* [Problem requirements]: Write out every line of text from the records below word for word, and leave the pictures out of your answer.

* [Data for the task]:

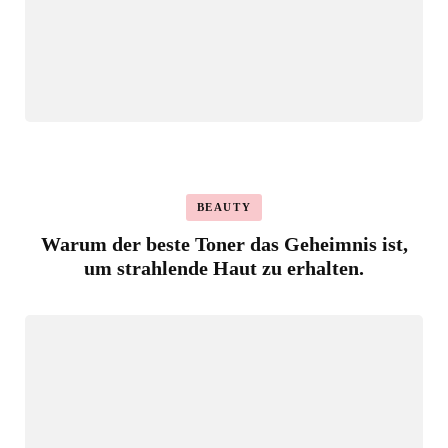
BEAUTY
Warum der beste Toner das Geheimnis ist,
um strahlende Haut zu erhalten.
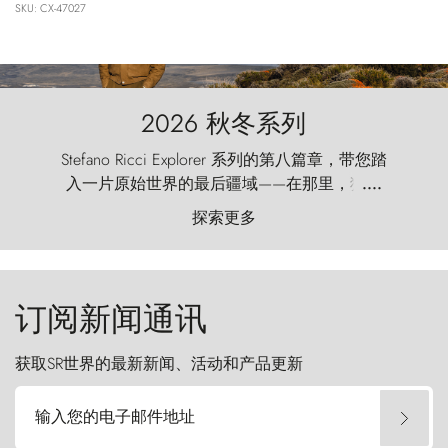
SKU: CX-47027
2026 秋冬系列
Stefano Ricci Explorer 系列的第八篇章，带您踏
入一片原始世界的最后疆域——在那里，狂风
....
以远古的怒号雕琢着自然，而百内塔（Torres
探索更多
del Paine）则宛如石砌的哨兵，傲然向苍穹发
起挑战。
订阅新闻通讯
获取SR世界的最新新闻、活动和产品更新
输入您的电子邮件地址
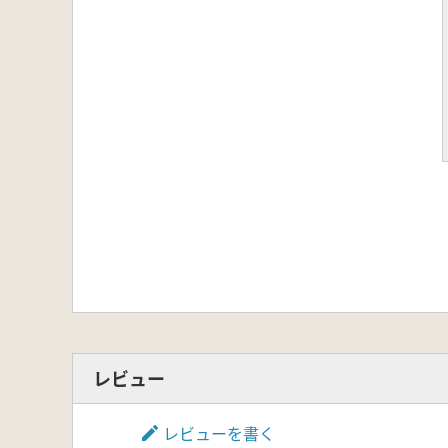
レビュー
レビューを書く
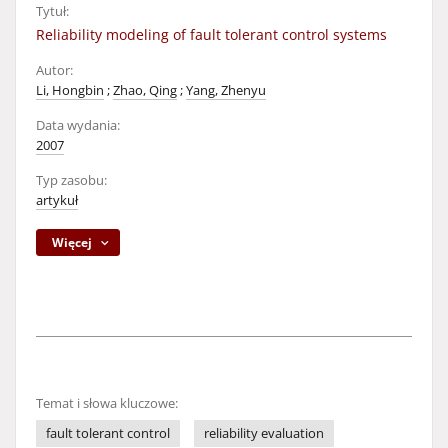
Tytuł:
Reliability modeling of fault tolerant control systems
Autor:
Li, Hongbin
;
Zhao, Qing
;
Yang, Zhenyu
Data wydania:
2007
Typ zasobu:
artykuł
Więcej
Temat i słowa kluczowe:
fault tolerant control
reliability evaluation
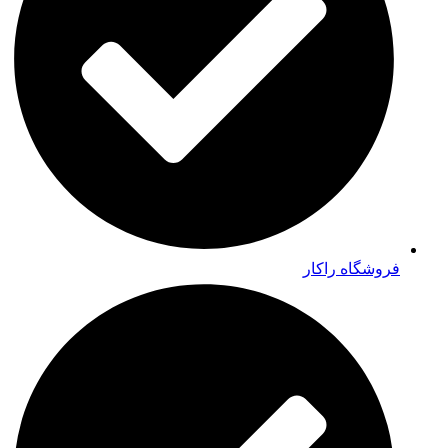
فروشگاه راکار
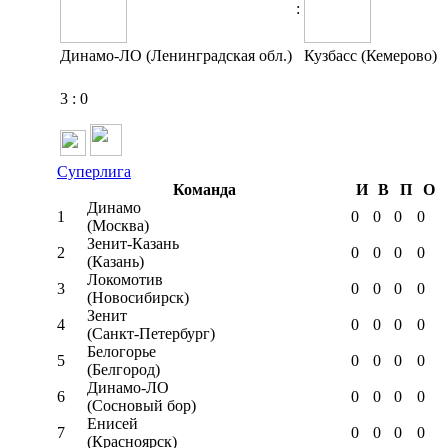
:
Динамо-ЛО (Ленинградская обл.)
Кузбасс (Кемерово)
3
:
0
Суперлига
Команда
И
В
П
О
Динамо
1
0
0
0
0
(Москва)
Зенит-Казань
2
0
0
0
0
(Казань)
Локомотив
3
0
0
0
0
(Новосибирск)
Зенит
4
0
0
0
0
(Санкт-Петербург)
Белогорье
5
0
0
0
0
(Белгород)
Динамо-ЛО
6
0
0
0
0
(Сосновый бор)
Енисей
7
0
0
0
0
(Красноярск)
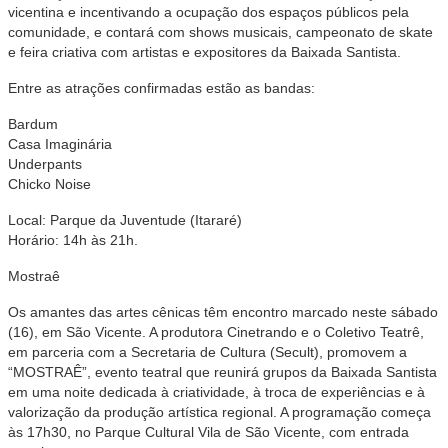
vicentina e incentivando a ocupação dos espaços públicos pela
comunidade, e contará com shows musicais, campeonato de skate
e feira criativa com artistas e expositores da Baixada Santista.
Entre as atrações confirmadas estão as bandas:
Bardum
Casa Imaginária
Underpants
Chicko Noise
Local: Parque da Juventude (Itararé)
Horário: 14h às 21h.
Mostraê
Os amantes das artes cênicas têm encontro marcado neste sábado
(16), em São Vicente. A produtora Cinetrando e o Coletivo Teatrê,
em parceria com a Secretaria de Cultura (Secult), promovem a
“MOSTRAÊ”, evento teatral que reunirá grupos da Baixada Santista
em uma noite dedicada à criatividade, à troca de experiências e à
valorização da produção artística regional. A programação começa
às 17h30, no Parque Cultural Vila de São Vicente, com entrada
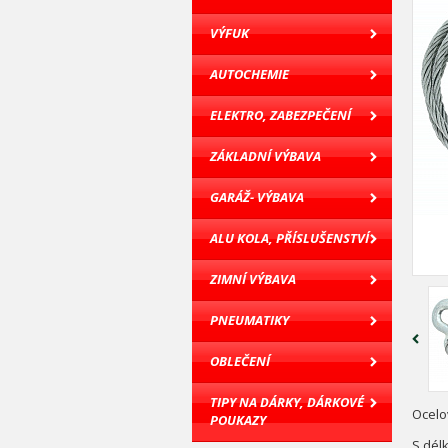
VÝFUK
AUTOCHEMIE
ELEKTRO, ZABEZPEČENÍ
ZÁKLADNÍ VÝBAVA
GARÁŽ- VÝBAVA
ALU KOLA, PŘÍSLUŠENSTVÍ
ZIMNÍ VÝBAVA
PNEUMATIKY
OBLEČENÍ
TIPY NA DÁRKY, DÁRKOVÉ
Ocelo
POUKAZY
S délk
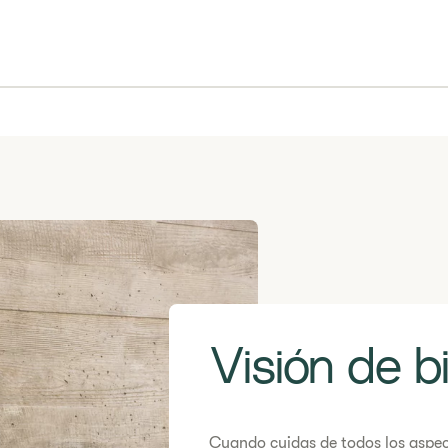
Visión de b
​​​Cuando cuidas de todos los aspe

* [Answer area]:
BEAUTY
Warum der beste Toner das Geheimnis ist,
um strahlende Haut zu erhalten.
SKU: CX-47027
2026 秋冬系列
Stefano Ricci Explorer 系列的第八篇章，带您踏
入一片原始世界的最后疆域——在那里，狂风
....
以远古的怒号雕琢着自然，而百内塔（Torres
探索更多
del Paine）则宛如石砌的哨兵，傲然向苍穹发
起挑战。
订阅新闻通讯
获取SR世界的最新新闻、活动和产品更新
输入您的电子邮件地址
レビュー
レビューを書く
Tytuł:
Reliability modeling of fault tolerant control systems
Autor:
Li, Hongbin
;
Zhao, Qing
;
Yang, Zhenyu
Data wydania:
2007
Typ zasobu:
artykuł
Więcej
Temat i słowa kluczowe:
fault tolerant control
reliability evaluation
فروشگاه راکار
:
Динамо-ЛО (Ленинградская обл.)
Кузбасс (Кемерово)
3
:
0
Суперлига
Команда
И
В
П
О
Динамо
1
0
0
0
0
(Москва)
Зенит-Казань
2
0
0
0
0
(Казань)
Локомотив
3
0
0
0
0
(Новосибирск)
Зенит
4
0
0
0
0
(Санкт-Петербург)
Белогорье
5
0
0
0
0
(Белгород)
Динамо-ЛО
6
0
0
0
0
(Сосновый бор)
Енисей
7
0
0
0
0
(Красноярск)
vicentina e incentivando a ocupação dos espaços públicos pela
comunidade, e contará com shows musicais, campeonato de skate
e feira criativa com artistas e expositores da Baixada Santista.
Entre as atrações confirmadas estão as bandas:
Bardum
Casa Imaginária
Underpants
Chicko Noise
Local: Parque da Juventude (Itararé)
Horário: 14h às 21h.
Mostraê
Os amantes das artes cênicas têm encontro marcado neste sábado
(16), em São Vicente. A produtora Cinetrando e o Coletivo Teatrê,
em parceria com a Secretaria de Cultura (Secult), promovem a
“MOSTRAÊ”, evento teatral que reunirá grupos da Baixada Santista
em uma noite dedicada à criatividade, à troca de experiências e à
valorização da produção artística regional. A programação começa
às 17h30, no Parque Cultural Vila de São Vicente, com entrada
VÝFUK
AUTOCHEMIE
ELEKTRO, ZABEZPEČENÍ
ZÁKLADNÍ VÝBAVA
GARÁŽ- VÝBAVA
ALU KOLA, PŘÍSLUŠENSTVÍ
ZIMNÍ VÝBAVA
PNEUMATIKY
OBLEČENÍ
TIPY NA DÁRKY, DÁRKOVÉ
Ocelo
POUKAZY
S délk
Visión de b
​​​Cuando cuidas de todos los aspe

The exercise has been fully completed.